Data records:
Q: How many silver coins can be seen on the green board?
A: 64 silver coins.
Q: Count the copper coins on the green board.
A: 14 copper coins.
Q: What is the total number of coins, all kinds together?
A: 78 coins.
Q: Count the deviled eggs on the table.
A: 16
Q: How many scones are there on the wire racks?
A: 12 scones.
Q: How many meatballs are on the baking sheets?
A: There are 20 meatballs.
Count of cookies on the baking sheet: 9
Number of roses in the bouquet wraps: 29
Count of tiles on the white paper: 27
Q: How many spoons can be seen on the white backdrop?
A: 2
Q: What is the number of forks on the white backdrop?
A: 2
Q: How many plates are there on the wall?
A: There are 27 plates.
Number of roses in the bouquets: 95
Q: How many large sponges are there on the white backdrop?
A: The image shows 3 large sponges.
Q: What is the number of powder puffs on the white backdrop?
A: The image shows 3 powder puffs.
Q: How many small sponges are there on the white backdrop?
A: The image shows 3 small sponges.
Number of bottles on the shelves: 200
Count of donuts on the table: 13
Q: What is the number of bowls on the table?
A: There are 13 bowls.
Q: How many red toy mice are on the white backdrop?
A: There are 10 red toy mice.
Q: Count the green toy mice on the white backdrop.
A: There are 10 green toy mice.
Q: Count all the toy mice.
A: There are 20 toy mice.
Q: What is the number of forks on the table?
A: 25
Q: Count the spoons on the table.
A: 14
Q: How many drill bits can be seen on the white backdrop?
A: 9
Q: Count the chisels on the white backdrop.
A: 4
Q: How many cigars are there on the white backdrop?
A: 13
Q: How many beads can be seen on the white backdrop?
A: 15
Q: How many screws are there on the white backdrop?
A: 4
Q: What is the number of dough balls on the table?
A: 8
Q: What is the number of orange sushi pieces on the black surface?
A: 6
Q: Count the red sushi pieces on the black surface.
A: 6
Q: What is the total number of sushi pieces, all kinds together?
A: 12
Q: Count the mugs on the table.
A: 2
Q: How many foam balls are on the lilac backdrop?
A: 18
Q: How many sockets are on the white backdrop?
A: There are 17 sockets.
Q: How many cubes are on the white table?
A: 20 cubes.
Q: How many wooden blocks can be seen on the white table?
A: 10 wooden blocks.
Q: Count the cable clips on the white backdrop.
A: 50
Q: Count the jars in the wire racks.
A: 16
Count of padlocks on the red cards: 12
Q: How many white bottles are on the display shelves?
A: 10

# To be done
Reproduce all of the data above line for line, changing nothing.

# Result for this task
Q: How many silver coins can be seen on the green board?
A: 64 silver coins.
Q: Count the copper coins on the green board.
A: 14 copper coins.
Q: What is the total number of coins, all kinds together?
A: 78 coins.
Q: Count the deviled eggs on the table.
A: 16
Q: How many scones are there on the wire racks?
A: 12 scones.
Q: How many meatballs are on the baking sheets?
A: There are 20 meatballs.
Count of cookies on the baking sheet: 9
Number of roses in the bouquet wraps: 29
Count of tiles on the white paper: 27
Q: How many spoons can be seen on the white backdrop?
A: 2
Q: What is the number of forks on the white backdrop?
A: 2
Q: How many plates are there on the wall?
A: There are 27 plates.
Number of roses in the bouquets: 95
Q: How many large sponges are there on the white backdrop?
A: The image shows 3 large sponges.
Q: What is the number of powder puffs on the white backdrop?
A: The image shows 3 powder puffs.
Q: How many small sponges are there on the white backdrop?
A: The image shows 3 small sponges.
Number of bottles on the shelves: 200
Count of donuts on the table: 13
Q: What is the number of bowls on the table?
A: There are 13 bowls.
Q: How many red toy mice are on the white backdrop?
A: There are 10 red toy mice.
Q: Count the green toy mice on the white backdrop.
A: There are 10 green toy mice.
Q: Count all the toy mice.
A: There are 20 toy mice.
Q: What is the number of forks on the table?
A: 25
Q: Count the spoons on the table.
A: 14
Q: How many drill bits can be seen on the white backdrop?
A: 9
Q: Count the chisels on the white backdrop.
A: 4
Q: How many cigars are there on the white backdrop?
A: 13
Q: How many beads can be seen on the white backdrop?
A: 15
Q: How many screws are there on the white backdrop?
A: 4
Q: What is the number of dough balls on the table?
A: 8
Q: What is the number of orange sushi pieces on the black surface?
A: 6
Q: Count the red sushi pieces on the black surface.
A: 6
Q: What is the total number of sushi pieces, all kinds together?
A: 12
Q: Count the mugs on the table.
A: 2
Q: How many foam balls are on the lilac backdrop?
A: 18
Q: How many sockets are on the white backdrop?
A: There are 17 sockets.
Q: How many cubes are on the white table?
A: 20 cubes.
Q: How many wooden blocks can be seen on the white table?
A: 10 wooden blocks.
Q: Count the cable clips on the white backdrop.
A: 50
Q: Count the jars in the wire racks.
A: 16
Count of padlocks on the red cards: 12
Q: How many white bottles are on the display shelves?
A: 10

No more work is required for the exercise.